Irish Authorities Levy GDPR Fine in Centric Health Breach2019 Ransomware Breach Affected 70,000 Patients, Destroyed Records of 2,500 of Them
Irish authorities have fined a Dublin-based healthcare entity 460,000 euros - about $490,000 - for General Data Protection Regulation violations in the wake of a Calum ransomware attack.
The incident compromised sensitive information of 70,000 of patients of Centric Health Ltd., including the permanent deletion of data for about 2,500 individuals, according to Ireland's Data Protection Commission's decision in January.
The incident affected seven clinics, including 11 general practitioner practices of Primacare Health Professionals CLG - a subsidiary of Centric Health that was acquired in August 2016, the commission says in its report.
Centric, which has about 500 employees, provides primary healthcare general practitioner, plus dental, specialist and occupational services to more than 400,000 patients across Ireland, the report says.
The DPC says it received a data breach notification from Centric on Dec. 5, 2019, concerning a ransomware attack Centric had detected on Dec. 3, 2019. The incident involved encryption of patient data.

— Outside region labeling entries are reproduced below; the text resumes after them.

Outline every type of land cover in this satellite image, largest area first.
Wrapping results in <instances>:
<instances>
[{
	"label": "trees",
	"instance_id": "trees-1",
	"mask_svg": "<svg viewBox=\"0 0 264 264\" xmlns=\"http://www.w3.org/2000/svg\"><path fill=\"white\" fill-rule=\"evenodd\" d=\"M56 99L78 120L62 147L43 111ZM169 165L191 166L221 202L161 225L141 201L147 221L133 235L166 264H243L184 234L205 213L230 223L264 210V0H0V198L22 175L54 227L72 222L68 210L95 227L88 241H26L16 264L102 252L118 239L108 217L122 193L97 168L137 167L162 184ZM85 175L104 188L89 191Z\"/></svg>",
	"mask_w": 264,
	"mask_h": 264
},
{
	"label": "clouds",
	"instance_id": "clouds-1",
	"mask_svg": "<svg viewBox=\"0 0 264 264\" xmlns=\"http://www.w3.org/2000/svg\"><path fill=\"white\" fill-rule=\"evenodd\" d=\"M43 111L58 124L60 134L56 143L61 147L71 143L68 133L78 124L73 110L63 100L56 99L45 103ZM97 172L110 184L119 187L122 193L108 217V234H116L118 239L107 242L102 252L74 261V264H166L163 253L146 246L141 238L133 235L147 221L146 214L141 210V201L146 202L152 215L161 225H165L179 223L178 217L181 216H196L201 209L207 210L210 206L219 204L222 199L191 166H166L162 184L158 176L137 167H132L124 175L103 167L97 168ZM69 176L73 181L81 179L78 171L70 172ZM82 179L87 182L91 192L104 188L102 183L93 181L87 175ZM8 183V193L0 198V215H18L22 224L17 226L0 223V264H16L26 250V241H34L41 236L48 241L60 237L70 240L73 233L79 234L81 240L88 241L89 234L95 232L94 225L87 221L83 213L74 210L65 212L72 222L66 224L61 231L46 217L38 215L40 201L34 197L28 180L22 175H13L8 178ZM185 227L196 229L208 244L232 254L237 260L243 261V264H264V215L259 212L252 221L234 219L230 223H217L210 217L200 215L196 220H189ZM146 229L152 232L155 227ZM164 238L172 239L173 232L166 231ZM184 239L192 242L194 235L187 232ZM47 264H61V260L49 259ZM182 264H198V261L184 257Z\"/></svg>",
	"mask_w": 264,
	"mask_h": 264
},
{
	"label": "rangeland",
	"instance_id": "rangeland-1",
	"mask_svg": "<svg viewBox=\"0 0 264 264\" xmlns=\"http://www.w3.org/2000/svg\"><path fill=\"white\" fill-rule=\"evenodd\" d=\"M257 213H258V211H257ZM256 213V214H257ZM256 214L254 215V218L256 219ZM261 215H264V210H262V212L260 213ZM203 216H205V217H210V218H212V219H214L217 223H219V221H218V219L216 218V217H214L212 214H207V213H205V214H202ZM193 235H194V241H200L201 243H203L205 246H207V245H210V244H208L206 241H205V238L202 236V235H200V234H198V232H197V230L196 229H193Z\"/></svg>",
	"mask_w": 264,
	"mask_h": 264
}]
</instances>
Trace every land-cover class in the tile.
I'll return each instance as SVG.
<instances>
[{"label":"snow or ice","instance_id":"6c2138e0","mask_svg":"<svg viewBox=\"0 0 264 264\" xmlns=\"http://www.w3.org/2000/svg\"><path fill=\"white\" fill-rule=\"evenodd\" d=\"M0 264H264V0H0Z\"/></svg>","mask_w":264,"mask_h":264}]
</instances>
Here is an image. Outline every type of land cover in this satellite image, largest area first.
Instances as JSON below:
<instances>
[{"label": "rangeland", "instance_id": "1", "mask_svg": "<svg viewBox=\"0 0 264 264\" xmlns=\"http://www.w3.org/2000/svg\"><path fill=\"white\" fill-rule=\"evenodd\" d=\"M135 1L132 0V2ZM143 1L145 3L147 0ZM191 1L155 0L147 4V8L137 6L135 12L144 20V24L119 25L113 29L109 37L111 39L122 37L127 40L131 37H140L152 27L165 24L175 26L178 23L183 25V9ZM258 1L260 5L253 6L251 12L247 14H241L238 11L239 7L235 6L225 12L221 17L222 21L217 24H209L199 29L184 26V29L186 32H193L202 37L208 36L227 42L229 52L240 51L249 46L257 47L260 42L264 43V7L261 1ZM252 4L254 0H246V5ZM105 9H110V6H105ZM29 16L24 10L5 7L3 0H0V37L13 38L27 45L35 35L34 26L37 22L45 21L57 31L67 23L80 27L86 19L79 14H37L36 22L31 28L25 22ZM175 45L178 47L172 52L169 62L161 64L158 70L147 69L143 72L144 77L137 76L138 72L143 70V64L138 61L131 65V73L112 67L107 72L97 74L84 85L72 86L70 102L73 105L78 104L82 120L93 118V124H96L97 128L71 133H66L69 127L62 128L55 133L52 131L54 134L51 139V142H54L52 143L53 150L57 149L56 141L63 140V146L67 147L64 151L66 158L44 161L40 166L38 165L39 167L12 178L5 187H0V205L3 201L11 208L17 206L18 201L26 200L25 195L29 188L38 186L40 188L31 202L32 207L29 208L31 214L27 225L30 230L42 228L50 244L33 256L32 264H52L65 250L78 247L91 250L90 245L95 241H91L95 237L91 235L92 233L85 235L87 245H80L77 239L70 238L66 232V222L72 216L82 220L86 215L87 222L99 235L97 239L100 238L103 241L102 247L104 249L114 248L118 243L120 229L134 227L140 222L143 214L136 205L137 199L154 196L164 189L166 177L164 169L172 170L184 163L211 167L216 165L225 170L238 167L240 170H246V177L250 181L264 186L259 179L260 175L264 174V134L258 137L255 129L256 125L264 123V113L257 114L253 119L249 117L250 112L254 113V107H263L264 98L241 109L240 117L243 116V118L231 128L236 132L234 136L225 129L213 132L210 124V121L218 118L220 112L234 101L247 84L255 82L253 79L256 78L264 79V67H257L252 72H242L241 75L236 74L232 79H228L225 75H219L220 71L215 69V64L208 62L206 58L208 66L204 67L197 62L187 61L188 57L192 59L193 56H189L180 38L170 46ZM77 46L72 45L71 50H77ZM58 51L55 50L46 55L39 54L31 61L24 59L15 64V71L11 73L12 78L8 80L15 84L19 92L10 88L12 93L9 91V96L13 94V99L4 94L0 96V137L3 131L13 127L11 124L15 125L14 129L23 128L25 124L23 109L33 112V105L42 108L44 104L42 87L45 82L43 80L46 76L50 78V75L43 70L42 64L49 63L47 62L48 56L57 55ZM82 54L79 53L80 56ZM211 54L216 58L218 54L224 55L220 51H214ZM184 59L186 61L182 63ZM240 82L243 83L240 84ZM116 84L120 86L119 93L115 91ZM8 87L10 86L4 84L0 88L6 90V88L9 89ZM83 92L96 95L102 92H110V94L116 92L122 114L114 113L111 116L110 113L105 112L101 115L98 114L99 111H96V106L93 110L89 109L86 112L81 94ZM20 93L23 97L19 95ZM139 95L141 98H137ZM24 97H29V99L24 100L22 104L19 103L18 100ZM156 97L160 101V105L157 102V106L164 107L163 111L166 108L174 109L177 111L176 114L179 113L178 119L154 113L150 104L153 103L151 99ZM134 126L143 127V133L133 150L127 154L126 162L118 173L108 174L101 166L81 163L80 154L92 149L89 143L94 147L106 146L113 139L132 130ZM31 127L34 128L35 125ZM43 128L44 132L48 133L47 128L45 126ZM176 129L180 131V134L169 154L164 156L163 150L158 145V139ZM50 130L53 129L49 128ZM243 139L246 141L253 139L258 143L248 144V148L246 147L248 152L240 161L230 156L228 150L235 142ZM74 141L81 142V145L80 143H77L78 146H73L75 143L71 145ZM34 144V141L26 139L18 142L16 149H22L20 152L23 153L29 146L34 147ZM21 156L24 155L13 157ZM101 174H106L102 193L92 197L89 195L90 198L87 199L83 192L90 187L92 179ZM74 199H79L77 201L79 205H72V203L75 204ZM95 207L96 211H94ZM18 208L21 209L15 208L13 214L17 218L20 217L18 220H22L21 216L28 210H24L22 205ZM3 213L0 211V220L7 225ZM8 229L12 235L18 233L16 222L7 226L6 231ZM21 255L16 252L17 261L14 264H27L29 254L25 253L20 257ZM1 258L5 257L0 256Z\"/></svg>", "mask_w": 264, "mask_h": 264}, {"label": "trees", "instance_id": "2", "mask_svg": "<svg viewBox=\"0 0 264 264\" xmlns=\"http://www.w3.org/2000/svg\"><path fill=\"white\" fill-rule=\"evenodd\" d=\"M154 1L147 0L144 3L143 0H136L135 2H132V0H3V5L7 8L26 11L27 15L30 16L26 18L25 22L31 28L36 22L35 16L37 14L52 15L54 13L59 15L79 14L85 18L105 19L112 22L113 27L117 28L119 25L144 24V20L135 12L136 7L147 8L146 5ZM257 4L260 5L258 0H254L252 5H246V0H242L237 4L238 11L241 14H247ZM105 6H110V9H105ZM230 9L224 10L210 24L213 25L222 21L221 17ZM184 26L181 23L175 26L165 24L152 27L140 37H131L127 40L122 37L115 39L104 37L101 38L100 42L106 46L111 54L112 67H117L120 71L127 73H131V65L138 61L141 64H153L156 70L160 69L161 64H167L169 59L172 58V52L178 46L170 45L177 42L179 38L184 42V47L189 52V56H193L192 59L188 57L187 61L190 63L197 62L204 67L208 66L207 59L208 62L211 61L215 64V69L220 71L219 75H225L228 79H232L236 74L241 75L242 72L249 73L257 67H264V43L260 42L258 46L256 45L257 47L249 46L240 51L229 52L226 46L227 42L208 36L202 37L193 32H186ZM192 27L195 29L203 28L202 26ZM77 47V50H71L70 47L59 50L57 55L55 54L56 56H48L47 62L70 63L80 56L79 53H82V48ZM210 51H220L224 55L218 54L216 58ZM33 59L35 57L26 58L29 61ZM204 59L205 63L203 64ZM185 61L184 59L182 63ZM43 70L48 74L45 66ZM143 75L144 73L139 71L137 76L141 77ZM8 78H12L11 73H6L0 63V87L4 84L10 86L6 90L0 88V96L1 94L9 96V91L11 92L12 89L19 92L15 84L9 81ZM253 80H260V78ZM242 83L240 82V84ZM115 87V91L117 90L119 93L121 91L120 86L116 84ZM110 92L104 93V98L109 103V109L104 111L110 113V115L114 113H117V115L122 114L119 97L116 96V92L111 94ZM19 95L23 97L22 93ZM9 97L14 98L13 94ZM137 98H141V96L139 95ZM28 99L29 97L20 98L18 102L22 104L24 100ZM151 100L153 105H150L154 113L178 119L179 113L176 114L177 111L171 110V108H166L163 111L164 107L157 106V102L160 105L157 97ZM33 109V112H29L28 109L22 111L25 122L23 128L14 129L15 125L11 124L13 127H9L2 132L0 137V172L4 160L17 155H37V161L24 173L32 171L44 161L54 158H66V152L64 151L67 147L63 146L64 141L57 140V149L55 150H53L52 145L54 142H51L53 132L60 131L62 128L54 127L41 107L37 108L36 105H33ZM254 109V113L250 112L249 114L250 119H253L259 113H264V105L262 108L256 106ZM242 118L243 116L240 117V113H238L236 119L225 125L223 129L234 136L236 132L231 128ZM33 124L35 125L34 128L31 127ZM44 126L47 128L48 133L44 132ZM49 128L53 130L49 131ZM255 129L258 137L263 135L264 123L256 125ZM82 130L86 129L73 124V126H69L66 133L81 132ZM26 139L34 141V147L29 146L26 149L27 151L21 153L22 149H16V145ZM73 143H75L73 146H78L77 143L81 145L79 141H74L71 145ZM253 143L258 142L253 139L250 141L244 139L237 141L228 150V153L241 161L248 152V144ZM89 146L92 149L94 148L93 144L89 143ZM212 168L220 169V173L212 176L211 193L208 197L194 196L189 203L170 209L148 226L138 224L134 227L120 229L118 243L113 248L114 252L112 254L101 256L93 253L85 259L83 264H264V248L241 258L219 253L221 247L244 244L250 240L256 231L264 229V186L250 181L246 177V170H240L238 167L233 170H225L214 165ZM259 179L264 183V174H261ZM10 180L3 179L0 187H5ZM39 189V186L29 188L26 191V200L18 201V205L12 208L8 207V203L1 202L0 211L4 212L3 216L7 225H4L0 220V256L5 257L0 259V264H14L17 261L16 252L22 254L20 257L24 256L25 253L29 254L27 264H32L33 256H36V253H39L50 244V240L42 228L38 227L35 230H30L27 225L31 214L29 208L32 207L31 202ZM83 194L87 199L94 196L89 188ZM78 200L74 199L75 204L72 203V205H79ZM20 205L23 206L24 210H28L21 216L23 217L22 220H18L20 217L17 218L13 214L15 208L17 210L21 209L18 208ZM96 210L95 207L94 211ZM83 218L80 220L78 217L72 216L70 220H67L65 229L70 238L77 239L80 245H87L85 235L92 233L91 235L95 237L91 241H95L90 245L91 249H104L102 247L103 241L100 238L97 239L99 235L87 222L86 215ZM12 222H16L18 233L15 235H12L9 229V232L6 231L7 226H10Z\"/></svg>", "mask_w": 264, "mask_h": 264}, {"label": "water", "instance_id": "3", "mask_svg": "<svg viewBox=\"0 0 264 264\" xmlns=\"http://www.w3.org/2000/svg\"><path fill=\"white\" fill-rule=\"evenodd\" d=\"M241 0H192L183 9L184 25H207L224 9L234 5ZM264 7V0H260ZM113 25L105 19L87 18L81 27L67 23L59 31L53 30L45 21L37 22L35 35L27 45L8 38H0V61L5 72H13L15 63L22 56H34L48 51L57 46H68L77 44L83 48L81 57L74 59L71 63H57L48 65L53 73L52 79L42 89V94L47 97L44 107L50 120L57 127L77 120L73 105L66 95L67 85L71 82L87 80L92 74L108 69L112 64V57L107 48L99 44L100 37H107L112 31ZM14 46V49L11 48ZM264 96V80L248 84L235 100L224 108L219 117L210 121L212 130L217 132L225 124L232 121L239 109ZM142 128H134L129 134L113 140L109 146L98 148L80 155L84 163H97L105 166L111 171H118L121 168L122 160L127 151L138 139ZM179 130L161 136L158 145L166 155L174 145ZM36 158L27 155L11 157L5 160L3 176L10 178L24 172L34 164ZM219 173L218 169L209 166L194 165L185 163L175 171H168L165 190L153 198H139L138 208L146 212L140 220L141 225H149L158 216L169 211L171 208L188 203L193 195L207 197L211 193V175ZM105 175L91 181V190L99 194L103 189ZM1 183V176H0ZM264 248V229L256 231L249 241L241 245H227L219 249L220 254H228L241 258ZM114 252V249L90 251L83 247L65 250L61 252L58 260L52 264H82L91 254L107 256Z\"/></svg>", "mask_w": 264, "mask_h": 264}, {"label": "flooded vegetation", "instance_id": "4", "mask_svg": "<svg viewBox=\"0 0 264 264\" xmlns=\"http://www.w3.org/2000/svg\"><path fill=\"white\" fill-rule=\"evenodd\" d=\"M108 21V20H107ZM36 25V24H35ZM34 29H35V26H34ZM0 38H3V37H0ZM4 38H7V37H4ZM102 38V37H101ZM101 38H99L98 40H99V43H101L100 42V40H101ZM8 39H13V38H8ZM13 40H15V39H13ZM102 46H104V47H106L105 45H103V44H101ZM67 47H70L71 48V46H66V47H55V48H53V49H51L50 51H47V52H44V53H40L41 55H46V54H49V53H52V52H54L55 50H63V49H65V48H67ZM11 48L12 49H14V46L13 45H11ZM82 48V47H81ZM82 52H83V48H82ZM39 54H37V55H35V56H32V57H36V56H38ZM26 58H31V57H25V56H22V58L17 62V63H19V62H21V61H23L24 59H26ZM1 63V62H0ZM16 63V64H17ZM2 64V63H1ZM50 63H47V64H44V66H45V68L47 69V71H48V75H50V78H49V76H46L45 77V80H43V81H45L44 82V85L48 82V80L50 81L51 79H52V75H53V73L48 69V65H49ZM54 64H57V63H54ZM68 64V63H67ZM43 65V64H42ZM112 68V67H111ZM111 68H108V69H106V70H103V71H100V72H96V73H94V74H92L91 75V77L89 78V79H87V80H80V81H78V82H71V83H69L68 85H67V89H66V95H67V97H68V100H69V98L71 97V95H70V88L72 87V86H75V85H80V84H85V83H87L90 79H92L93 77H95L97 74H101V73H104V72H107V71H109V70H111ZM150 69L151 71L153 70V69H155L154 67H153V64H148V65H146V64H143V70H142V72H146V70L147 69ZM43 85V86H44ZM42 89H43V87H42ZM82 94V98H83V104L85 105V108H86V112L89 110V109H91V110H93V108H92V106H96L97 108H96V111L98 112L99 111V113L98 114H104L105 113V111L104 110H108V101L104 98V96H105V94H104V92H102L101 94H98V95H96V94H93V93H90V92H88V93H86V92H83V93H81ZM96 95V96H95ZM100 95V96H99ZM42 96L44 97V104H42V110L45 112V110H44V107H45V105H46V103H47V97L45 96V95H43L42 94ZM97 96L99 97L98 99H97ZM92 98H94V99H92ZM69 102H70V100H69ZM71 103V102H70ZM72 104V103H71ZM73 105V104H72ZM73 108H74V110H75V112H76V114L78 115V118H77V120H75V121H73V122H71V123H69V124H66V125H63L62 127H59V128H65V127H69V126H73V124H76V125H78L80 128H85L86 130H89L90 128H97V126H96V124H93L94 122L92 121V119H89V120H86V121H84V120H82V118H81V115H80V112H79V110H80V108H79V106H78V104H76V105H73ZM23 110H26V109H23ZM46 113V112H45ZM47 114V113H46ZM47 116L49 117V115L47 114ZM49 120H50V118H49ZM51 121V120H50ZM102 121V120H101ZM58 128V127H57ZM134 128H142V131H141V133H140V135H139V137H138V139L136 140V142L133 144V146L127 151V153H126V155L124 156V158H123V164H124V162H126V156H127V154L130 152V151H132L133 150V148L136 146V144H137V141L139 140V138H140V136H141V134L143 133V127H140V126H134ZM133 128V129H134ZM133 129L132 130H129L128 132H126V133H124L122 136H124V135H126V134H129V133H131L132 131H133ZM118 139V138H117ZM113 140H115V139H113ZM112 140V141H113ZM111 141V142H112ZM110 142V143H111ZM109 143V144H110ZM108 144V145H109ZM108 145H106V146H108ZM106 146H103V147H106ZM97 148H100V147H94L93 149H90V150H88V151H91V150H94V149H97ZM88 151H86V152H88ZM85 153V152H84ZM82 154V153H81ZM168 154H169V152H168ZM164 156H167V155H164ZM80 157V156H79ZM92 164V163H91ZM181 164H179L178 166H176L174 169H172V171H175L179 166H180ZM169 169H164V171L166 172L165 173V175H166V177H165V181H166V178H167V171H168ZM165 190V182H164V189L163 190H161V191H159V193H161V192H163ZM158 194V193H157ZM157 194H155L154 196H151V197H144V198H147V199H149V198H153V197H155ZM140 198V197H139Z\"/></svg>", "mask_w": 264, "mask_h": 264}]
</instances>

A ransom demand was paid, and the breach ultimately resulted in unauthorized access and alteration of some personal data as well as permanent deletion of some personal data.
Patient data affected by the incident included names, birthdates, Personal Public Service Number and contact details.
Of the 70,000 patients affected, the breached data included clinical data, "which is special category health data," the report says. "Data on the system was backed up nightly and a snapshot of data was taken each day, but these backups were also affected by the malware."
Data was partially restored from other backups, but some of it was irretrievably deleted, the report says. Backups of patient data between certain dates were unavailable through cloud storage. One server containing the practice management system database "no longer existed," the report says.
Forensic consultants, engaged to assist with the data recovery determined that the personal data of approximately 2,500 patients was permanently deleted.
Ironically, the legacy Primacare systems under the control of Centric Health "were in the process of being phased out when the incident occurred."
Centric subsequently paid an unspecified ransom to the attackers in return for a decryptor key, the report says. "Centric established that the key did not pose any threat, but that … the decryptor could not be applied to the affected data as it had been deleted in the interim."
DPC says that while Centric stated in its initial breach notification that 70,000 data subjects were affected by the breach, it only issued notifications to the 2,500 individuals whose data was irretrievably lost in the incident.
Besides the inadequate breach communication to affected individuals, the fine levied against Centric also reflects a variety of other GDPR infringements, including "failure to implement technical and organizational measures appropriate to the level of risk" posed to personal and special category data on Centric's server.
"The failure to implement the necessary safeguards in an effective manner at the appropriate time led to the possibility of patients' personal data being erroneously disclosed to unauthorized people," the report says.
Centric, in a statement provided to Information Security Media Group, says that at the time of the cyberattack, it immediately informed the DPC and cooperated fully with the investigation.
"We want to assure our patients that we take our responsibility to protect their data and ensure the security of our IT systems very seriously," Centric says. "We are doing everything we can to mitigate against any potential future criminal attack. We continue to invest significantly in our cybersecurity and data protection processes and procedures and are operating in line with international best practice in these areas. "
The enforcement action against Centric illustrates critical considerations for the healthcare industry, whether an entity is governed by GDPR in Europe, HIPAA in the U.S. or health data privacy and security regulations in other global regions, some experts say.
The fine imposed on Centric was based on several factors, "key of which was ensuring appropriate security and good governance," says regulatory attorney Brad Rostolsky of law firm Reed Smith.
"There is a lesson in that for those healthcare companies that do adequately protect data or have well-documented governance processes," he says. "Organizations should conduct risk assessments on a regular or annual basis and ensure that they are doing as much as possible to keep patient data safe from authorized access or destruction," he says.
"Claiming to be a victim of a ransomware attack doesn't cut it if system security was substandard in the first place," Rostolsky says.